At the heart of the capitalist system is a complete separation of ... the producer from the means of production ... the expropriation of the agricultural producer is the basis of the whole process. Only in England has it been accomplished in a radical manner. ... But all the other countries of Western Europe are following the same course. (Capital, French edition, p. 315.)

The ‘historical inevitability’ of this course is therefore expressly restricted to the countries of Western Europe. The reason for this restriction is indicated in Ch. XXXII: ‘Private property, founded upon personal labour ... is supplanted by capitalist private property, which rests on exploitation of the labour of others, on wage­labour.’ (loc. cit., p. 340).

In the Western case, then, one form of private property is transformed into another form of private property. In the case of the Russian peasants, however, their communal property would have to be transformed into private property.

The analysis in Capital therefore provides no reasons either for or against the vitality of the Russian commune. But the special study I have made of it, including a search for original source­ material, has convinced me that the commune is the fulcrum for social regeneration in Russia.

There's another letter saying similar here: https://www.marxists.org/archive/marx/works/1877/11/russia.htm

There's a similar problem with the post-autonomists obsession with the 'machine fragment' in the Grundrisse. Taking a few paragraphs from a notebook, which he didn't repeat anywhere else, and using them to contradict Capital. See F H Pitts for a comprehensive look at this tendency. Also a massive counterpoint to Marx's 'economic determinism' is his writings on the US Civil War, when he thought it was possible that the South could win and would attempt to spread slavery (both chattel but also indentured white labour) to the North.

So Marx's 'scientific socialism' was looking at material conditions/social relations, and trying to proceed from that.
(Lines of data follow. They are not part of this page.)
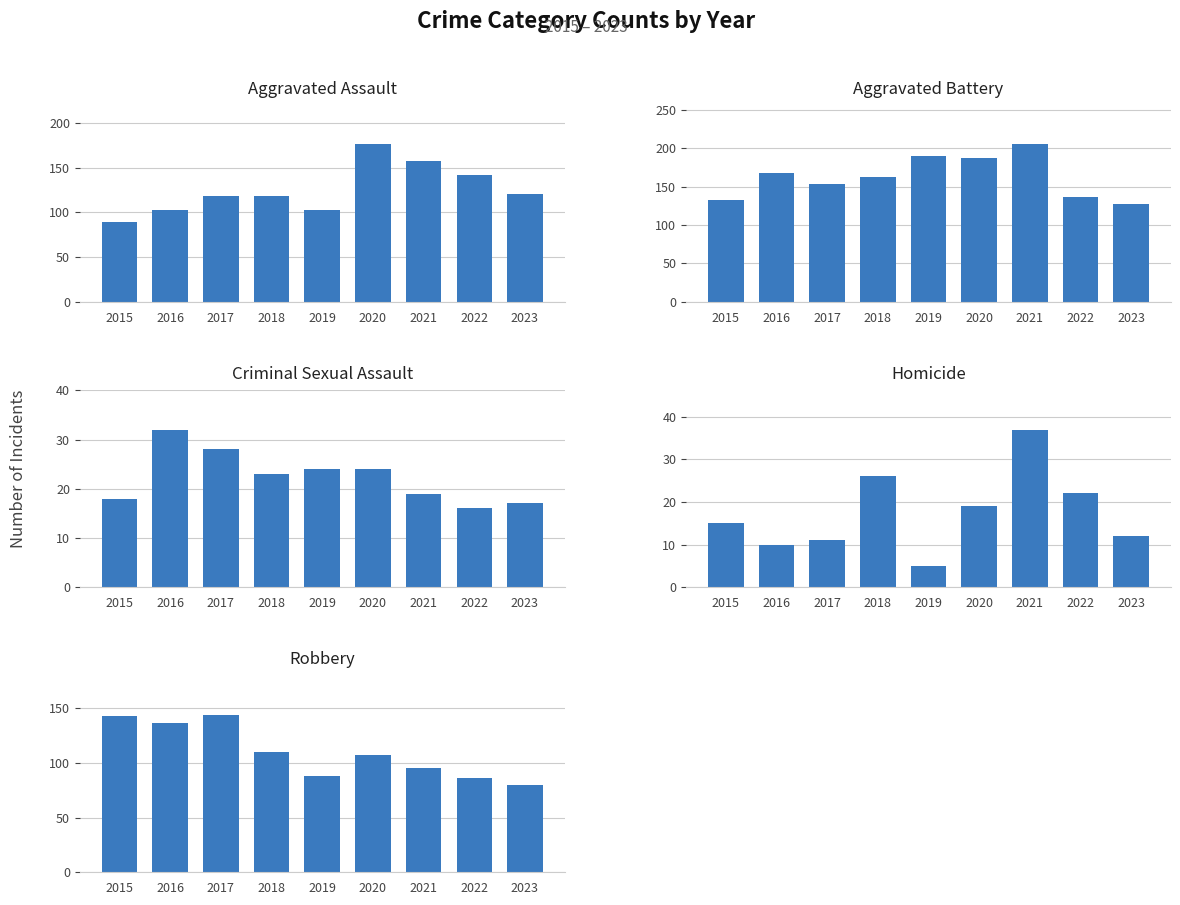

At which label does Criminal Sexual Assault reach its peak?

2016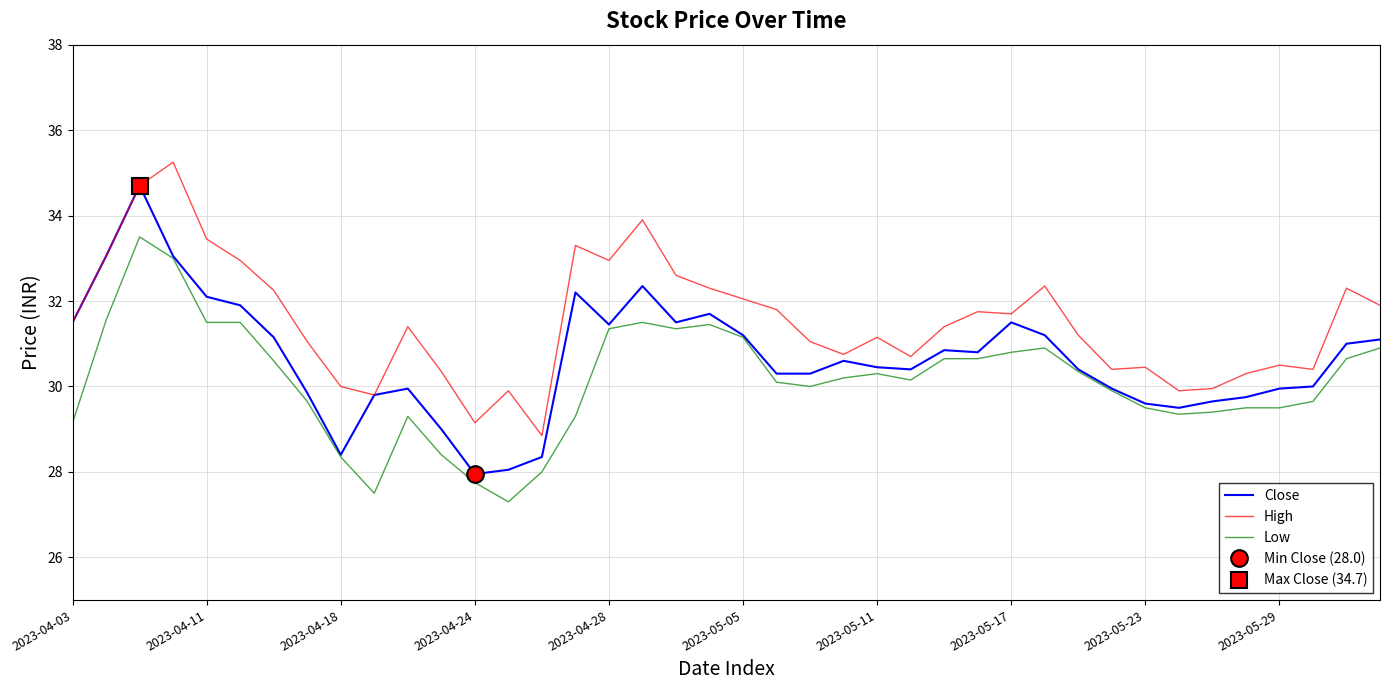

True or false: High has a value of 53.4 at 13.

False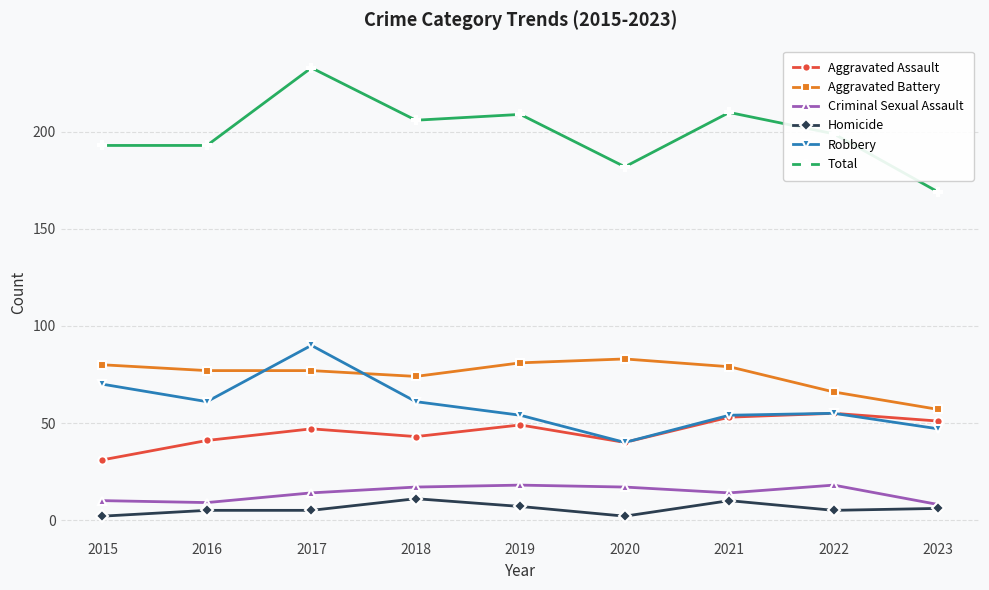

In Robbery, how many points are higher than both neighbors (excluding endpoints)?

2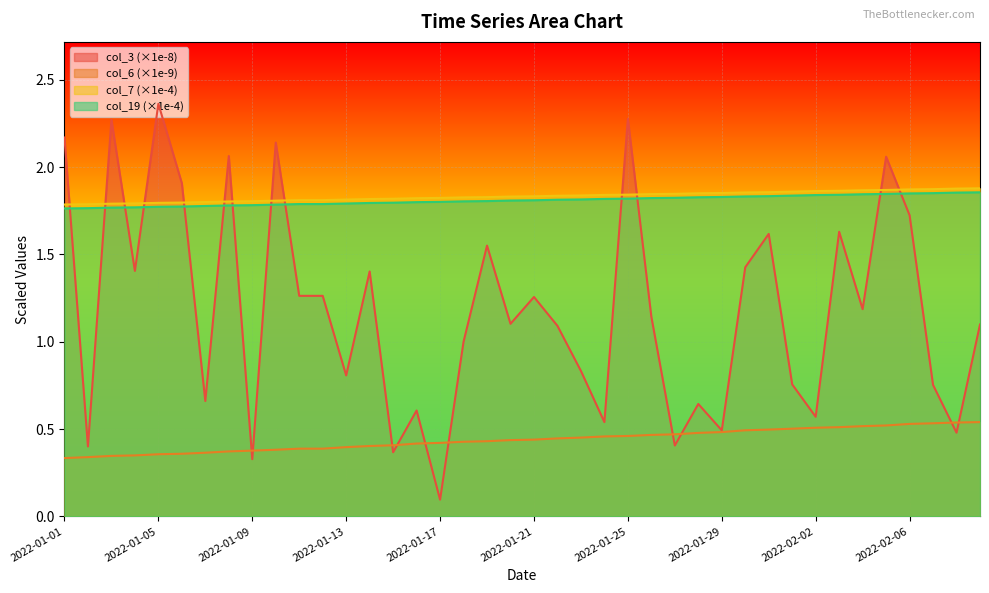

Which series ends up on top after the final intersection of col_3 and col_6?

col_3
And sometimes he got things right (Capital), and sometimes he got it extremely wrong (supporting German nationalism).

But a Marxist-Leninist 'scientific socialism' is taking the conclusions of Marx's application at certain points, completely out of context, often misrepresenting what those conclusions are, then applying that to all societies at all points in history in this strict schema of feudalism -> capitalism -> socialism -> communism. To justify Stalin they have to misrepresent Lenin too (like the 'final testament' which criticises Stalin as a greater Russian chauvinist, or other very late Lenin where he says the state is barely changed from the Tsarist one).